In conclusion, there are three approaches that need to be taken to attack this problem. First, when the banks review their experience of two years' operation of their statement of principles--the review is due to take place in July 1999--they will need to examine the subject matter of this debate very carefully. On that point I agree with the noble Lord, Lord Razzall. Secondly, Peter Mandelson, when Secretary of State last year, announced that, parliamentary time permitting, it was the Government's intention to introduce legislation to provide for a moratorium on creditors' actions where a company in financial difficulty requires time to formulate proposals to put to its creditors, proposals which would enable its survival and continued training. I do not think he specifically said that he meant to go as far as Section 11 protection. But that is certainly one element which should be considered.

Thirdly, and perhaps most importantly, in December 1998 the DTI published a competitiveness White Paper which announced a review of the law relating to company rescue mechanisms--the noble Lord, Lord Lucas, and others referred to that--to be conducted jointly by the DTI and the Treasury, because the Government would wish to see as many companies as possible being given the opportunity and encouragement to overcome short-term difficulties.

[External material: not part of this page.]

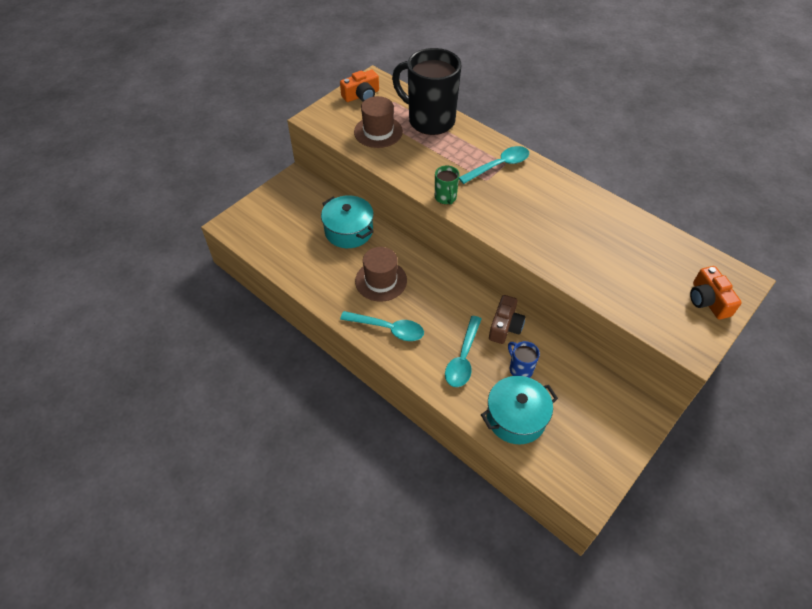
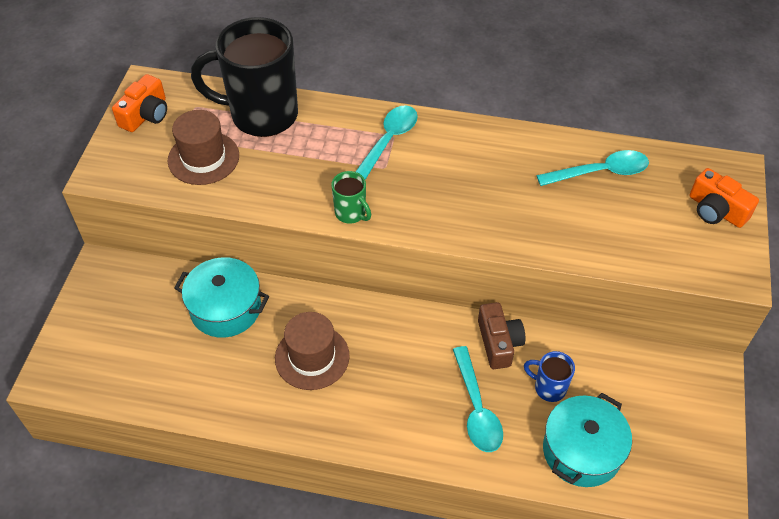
camera: 30 degrees left, 0 degrees up
turquoise spoon [340,311,424,341] -> turquoise spoon moved to [536,150,649,186]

We have heard this evening that decisions about the appointment of receivers to companies are crucial in determining the future of all those involved in the company's business: owners, managers, employees and suppliers. This is clearly an issue which deserves to undergo a thorough re-examination. I am pleased therefore to be able to confirm to your Lordships--indeed, I just have--that it will be considered as part of that joint review of the law on company mechanisms which was announced in the competitiveness White Paper. I hope my noble friend will feel that we have taken the arguments used this evening seriously and that we propose to advance our consideration of them.